Assim, mantêm-se o descanso compensatório depois do trabalho noturno (“para bem dos médicos e dos utentes”, sublinha Jorge Roque da Cunha) e a redução da carga horária semanal vai ser aplicada a todos os médicos, ainda que de forma faseada. Segundo Jorge Roque da Cunha, em cima da mesa está uma diminuição para as 38 horas semanais já em 2024, sendo que, em 2025, os médicos terão um horário-base de 35 horas semanais.
No que diz respeito ao tempo de trabalho semanal no serviço de urgência, a tutela concordou em diminuir, de forma faseada, o tempo que cada médico tem de dedicar a este trabalho — de 18 para 12 horas.
“A reposição das 12 horas de urgência vai fazer com que os médicos tenham mais tempo para fazerem cirurgias e consultas, reduzindo o recurso dos utentes aos serviços de urgência”, diz Joana Bordalo e Sá.
Horas na urgência diminuem mas sindicatos garantem que serviços não ficam “desguarnecidos”
Num primeiro momento, em 2024, haverá uma redução para as 16 horas semanais.
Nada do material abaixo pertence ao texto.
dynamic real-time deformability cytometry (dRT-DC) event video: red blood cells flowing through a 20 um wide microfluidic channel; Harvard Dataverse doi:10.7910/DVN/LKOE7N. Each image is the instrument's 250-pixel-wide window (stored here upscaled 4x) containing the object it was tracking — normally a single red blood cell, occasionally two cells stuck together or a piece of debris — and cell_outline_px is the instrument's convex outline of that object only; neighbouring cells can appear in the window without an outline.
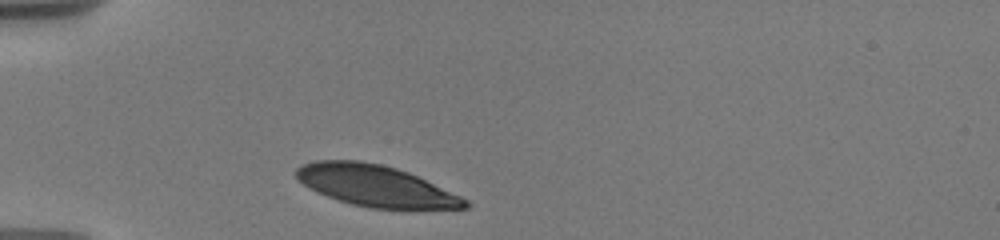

Para ir ao encontro da preocupação do Ministério da Saúde, que quer salvaguardar o funcionamento dos serviços de urgência, os sindicatos aceitaram manter os turnos de 24 horas na urgência. “Damos a garantia de que os médicos hospitalares continuarão a fazer turnos de 24 horas de urgência. Neste momento, fazem 18 horas obrigatórias e seis extraordinárias. No próximo ano, terão 16 horas do horário e oito extraordinárias”, diz o secretário-geral do SIM, acrescentando que, desta forma, os serviços de urgência não ficarão “desguarnecidos”.
Neste ponto, o da redução do trabalho na urgência, o Ministério da Saúde quer garantir que a medida não implicará um aumento “da dependência do SNS da realização de trabalho em horas extraordinárias e em regime de prestação de serviço”. Para a presidente da FNAM, essa questão não se coloca, uma vez que a diminuição da carga horária na urgência vai atrair e reter médicos para o SNS, aumentando os recursos humanos disponíveis. “Só conseguimos atrair esses médicos com um horário de trabalho digno e um salário justo”, reforça.
A presidente da FNAM mostra-se, no entanto, cautelosa e sublinha que “todas estas propostas terão de ser vertidas num documento escrito e sem artimanhas”. Segundo Joana Bordalo e Sá, o ministro da Saúde, Manuel Pizarro, comprometeu-se a enviar a contraproposta, que será discutida na reunião de terça-feira, ainda esta segunda-feira.
Para as 14h30 de amanhã está marcada nova ronda negocial, numa altura em que quase quatro mil médicos já entregaram as minutas de escusa ao trabalho extra para além das 150 horas anuais. “Novembro está à porta e temos encerramento de serviços de urgência em todo o país”, recorda Joana Bordalo e Sá, acrescentando que “o governo é responsável por tudo o que de mau venha a acontecer”.